Beginning with the line containing "Define TOP [ ..." and ending with the last line, repeat the records exactly.

# Saved entries:
________________________
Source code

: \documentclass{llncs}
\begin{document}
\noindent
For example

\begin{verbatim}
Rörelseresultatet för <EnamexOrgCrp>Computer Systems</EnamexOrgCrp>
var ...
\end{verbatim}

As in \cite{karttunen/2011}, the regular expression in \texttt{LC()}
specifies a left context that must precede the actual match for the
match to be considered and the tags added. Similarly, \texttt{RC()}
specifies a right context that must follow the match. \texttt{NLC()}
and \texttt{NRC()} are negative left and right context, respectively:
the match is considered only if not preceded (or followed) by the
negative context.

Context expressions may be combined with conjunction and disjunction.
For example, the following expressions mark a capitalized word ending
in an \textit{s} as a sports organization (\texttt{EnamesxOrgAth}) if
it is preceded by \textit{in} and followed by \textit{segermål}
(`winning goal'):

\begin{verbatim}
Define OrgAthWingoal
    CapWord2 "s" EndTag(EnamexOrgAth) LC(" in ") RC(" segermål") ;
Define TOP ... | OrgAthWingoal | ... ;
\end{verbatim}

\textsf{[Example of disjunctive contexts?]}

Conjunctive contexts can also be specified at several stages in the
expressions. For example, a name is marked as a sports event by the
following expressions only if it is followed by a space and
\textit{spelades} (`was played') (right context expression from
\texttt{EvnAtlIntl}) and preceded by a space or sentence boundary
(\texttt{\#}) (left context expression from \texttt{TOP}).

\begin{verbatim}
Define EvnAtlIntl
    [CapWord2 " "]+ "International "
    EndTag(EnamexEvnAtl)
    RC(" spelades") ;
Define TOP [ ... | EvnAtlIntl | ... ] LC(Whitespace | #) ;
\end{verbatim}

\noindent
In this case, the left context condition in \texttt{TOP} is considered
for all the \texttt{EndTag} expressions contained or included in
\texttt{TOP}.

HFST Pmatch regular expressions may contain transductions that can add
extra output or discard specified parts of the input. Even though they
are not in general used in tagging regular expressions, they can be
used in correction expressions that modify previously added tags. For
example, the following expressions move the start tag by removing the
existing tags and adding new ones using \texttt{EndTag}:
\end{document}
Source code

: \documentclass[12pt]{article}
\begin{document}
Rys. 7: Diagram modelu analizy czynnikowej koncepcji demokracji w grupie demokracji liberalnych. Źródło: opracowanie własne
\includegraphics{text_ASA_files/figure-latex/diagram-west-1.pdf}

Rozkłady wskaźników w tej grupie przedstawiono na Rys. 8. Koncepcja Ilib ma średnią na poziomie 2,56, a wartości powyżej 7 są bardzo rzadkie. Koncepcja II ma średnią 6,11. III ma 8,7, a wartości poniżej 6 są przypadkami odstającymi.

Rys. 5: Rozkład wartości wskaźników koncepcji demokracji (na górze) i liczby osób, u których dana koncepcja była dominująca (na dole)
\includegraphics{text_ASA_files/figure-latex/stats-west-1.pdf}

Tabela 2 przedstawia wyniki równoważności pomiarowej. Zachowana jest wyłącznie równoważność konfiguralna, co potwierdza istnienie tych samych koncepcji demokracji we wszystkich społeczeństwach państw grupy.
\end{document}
________________________
# Expected answer:
Define TOP [ ... | EvnAtlIntl | ... ] LC(Whitespace | #) ;
\end{verbatim}

\noindent
In this case, the left context condition in \texttt{TOP} is considered
for all the \texttt{EndTag} expressions contained or included in
\texttt{TOP}.

HFST Pmatch regular expressions may contain transductions that can add
extra output or discard specified parts of the input. Even though they
are not in general used in tagging regular expressions, they can be
used in correction expressions that modify previously added tags. For
example, the following expressions move the start tag by removing the
existing tags and adding new ones using \texttt{EndTag}:
\end{document}
Source code

: \documentclass[12pt]{article}
\begin{document}
Rys. 7: Diagram modelu analizy czynnikowej koncepcji demokracji w grupie demokracji liberalnych. Źródło: opracowanie własne
\includegraphics{text_ASA_files/figure-latex/diagram-west-1.pdf}

Rozkłady wskaźników w tej grupie przedstawiono na Rys. 8. Koncepcja Ilib ma średnią na poziomie 2,56, a wartości powyżej 7 są bardzo rzadkie. Koncepcja II ma średnią 6,11. III ma 8,7, a wartości poniżej 6 są przypadkami odstającymi.

Rys. 5: Rozkład wartości wskaźników koncepcji demokracji (na górze) i liczby osób, u których dana koncepcja była dominująca (na dole)
\includegraphics{text_ASA_files/figure-latex/stats-west-1.pdf}

Tabela 2 przedstawia wyniki równoważności pomiarowej. Zachowana jest wyłącznie równoważność konfiguralna, co potwierdza istnienie tych samych koncepcji demokracji we wszystkich społeczeństwach państw grupy.
\end{document}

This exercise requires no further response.